BMO Capital Markets upgraded Oasis Petroleum Inc. OAS to Outperform from Market Perform, noting that the company's 2016 "game plan," which emphasizes abundant liquidity, is on track. Further, BMO's Dan McSpirit said that Oasis supported the firm's view that oil stocks should have a "defensive quality, with growth attached." McSpirit said that the sector's other Outperform stocks, including Carrizo Oil & Gas, Inc. CRZO, Matador Resources Co MTDR and Synergy Resources Corp SYRG, also have that same spirit.

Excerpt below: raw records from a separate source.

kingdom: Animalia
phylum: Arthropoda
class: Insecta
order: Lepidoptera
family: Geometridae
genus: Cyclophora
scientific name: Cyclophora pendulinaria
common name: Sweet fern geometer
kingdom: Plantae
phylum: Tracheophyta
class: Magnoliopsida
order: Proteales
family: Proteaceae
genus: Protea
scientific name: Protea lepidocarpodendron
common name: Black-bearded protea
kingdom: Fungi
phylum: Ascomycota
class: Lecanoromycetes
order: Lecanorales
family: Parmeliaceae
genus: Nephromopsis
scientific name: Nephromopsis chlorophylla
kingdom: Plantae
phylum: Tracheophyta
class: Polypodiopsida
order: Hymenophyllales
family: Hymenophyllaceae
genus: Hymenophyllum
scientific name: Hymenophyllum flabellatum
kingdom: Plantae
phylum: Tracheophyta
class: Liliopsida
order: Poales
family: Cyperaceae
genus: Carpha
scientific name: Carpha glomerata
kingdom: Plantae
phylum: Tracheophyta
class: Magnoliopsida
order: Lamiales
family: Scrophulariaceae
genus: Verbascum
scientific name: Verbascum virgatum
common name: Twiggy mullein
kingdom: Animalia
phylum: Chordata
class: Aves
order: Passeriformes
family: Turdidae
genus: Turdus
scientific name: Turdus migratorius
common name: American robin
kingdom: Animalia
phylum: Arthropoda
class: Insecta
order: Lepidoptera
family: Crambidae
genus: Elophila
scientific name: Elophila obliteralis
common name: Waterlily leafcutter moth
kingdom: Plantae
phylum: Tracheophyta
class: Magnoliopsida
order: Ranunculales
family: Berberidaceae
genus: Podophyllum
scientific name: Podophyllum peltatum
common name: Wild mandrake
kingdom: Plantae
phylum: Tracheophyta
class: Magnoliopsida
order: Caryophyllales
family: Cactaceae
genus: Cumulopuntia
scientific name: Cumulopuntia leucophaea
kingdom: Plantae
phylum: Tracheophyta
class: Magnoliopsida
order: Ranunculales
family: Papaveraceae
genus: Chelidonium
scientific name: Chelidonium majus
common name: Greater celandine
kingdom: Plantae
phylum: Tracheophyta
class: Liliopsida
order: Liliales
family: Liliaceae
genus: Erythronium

BMO said it was impressed that Oasis has wells "waiting on completion" which would "immediately contribute to production growth" if oil prices moved higher. Simultaneously, if oil prices remain lower, Oasis is "better positioned than most small-caps to weather" the climate.
Adding Oasis to a portfolio adds "torque, but in a way that the investor doesn't need to venture far out on the risk curve to get it." The company's leverage looks "elevated," but "liquidity remains abundant." Higher commodity prices will help the firm lower leverage – but regardless of where they move, McSpirit did not see the need for the firm to sell assets or equity.
Oasis is lower by nearly 3 percent in early Monday trading, falling to $10.18. Year to date, the stock has sunk 38.5 percent, while prices are down 78 percent the past 12 months. BMO's $16 price target reflects a 57 percent upside to current prices. The stock last traded there in June 2015.